Guy Nadivi: William, for the CIOs, CTOs, and other IT executives listening in, what is the one big must have piece of advice you’d like them to take away from our discussion with regards to deploying training at scale for machine learning models at their organizations?

William Falcon: I think today, in organizations, the main focus is always on deploying to production, but people forget that there’s a whole process that happens before that. And, that is actually where a bulk of the slow part happens and that’s where you can get a lot of the ROI, whether it’s data processing, modeling, it all happens during that iteration phase during the kind of the training phase. The production part can be deterministic, right? We know how to do this. We’ve been doing this for many years already, and we know how to scale that up. But, on the training side, it’s really where you can get a lot of that ROI. So, investing in more robust solutions to be able to get the members in the company to move faster through their ideas without thinking about all of this overhead of all of this engineering, it will just convert immediately to a much higher ROI and be able to deliver results faster for the organization.

Guy Nadivi: All right, well, it looks that’s all the time we have for on this episode of Intelligent Automation Radio. William, there are so many aspects to AI and machine learning, which is still very much a mysterious black box to a lot of people. I think you’ve really done a great job today of demystifying training at scale, which is one aspect of AI machine learning that most of our audience probably hadn’t even heard of yet, but now has a much greater appreciation for. I expect we’ll all be hearing more about it though, in the years ahead. Thank you for coming onto the podcast today and sharing your insights with us.

William Falcon: Thank you for having me. It’s been really fun to chat with you, Guy.

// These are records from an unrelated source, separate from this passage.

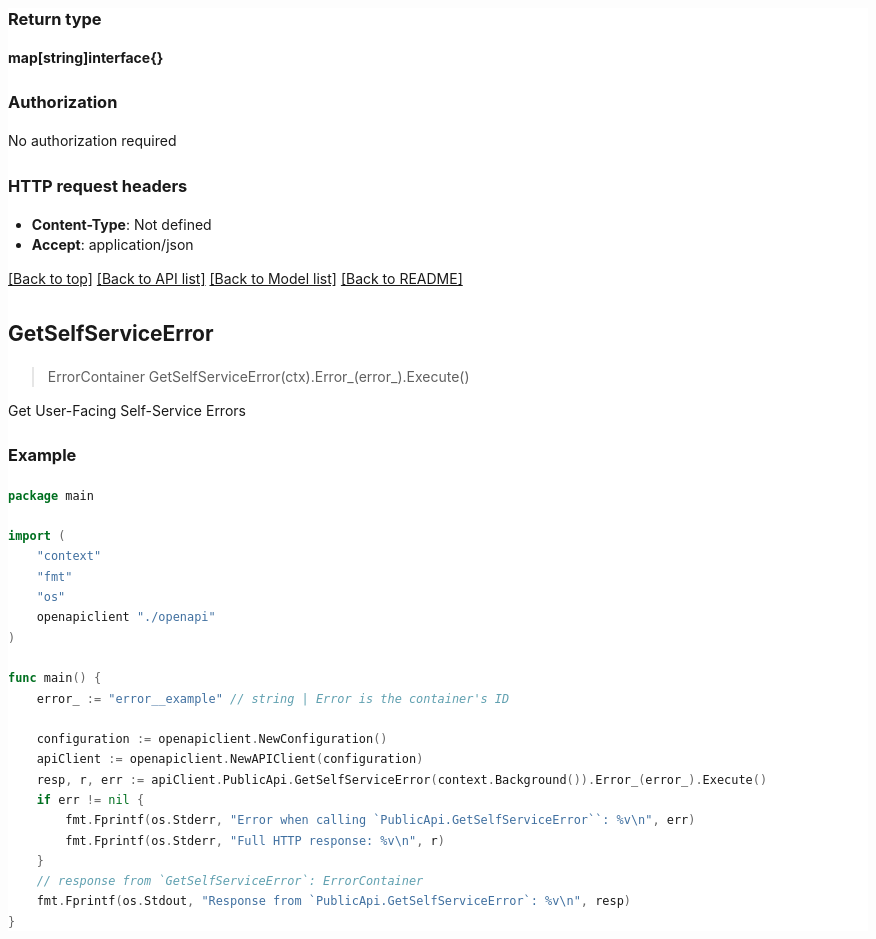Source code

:### Return type

**map[string]interface{}**

### Authorization

No authorization required

### HTTP request headers

- **Content-Type**: Not defined
- **Accept**: application/json

[[Back to top]](#) [[Back to API list]](../README.md#documentation-for-api-endpoints)
[[Back to Model list]](../README.md#documentation-for-models)
[[Back to README]](../README.md)


## GetSelfServiceError

> ErrorContainer GetSelfServiceError(ctx).Error_(error_).Execute()

Get User-Facing Self-Service Errors



### Example

```go
package main

import (
    "context"
    "fmt"
    "os"
    openapiclient "./openapi"
)

func main() {
    error_ := "error__example" // string | Error is the container's ID

    configuration := openapiclient.NewConfiguration()
    apiClient := openapiclient.NewAPIClient(configuration)
    resp, r, err := apiClient.PublicApi.GetSelfServiceError(context.Background()).Error_(error_).Execute()
    if err != nil {
        fmt.Fprintf(os.Stderr, "Error when calling `PublicApi.GetSelfServiceError``: %v\n", err)
        fmt.Fprintf(os.Stderr, "Full HTTP response: %v\n", r)
    }
    // response from `GetSelfServiceError`: ErrorContainer
    fmt.Fprintf(os.Stdout, "Response from `PublicApi.GetSelfServiceError`: %v\n", resp)
}
```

Guy Nadivi: William Falcon, Founder and CEO of Grid AI. Thank you for listening everyone. And remember, don’t hesitate, automate.

William Falcon

William Falcon

Founder and CEO of

William Falcon is the creator of the popular open-source project PyTorch Lightning, and the recently announced Grid AI. William created Lightning while doing his PhD at NYU and as a PhD researcher at Facebook AI; Lightning allows users to scale models without the boilerplate and Grid enables large-scale training on the cloud.

Previously he co-founded the now acquired NextGenVest and spent time at Goldman Sachs. His PhD (currently on leave to focus on Lightning), is funded by Google Deepmind and NSF Foundation. His research interest is in unsupervised learning and the intersection of AI and neuroscience. William is a native of Venezuela and holds a BA from Columbia University in Computer Science and Statistics, with a minor in Math.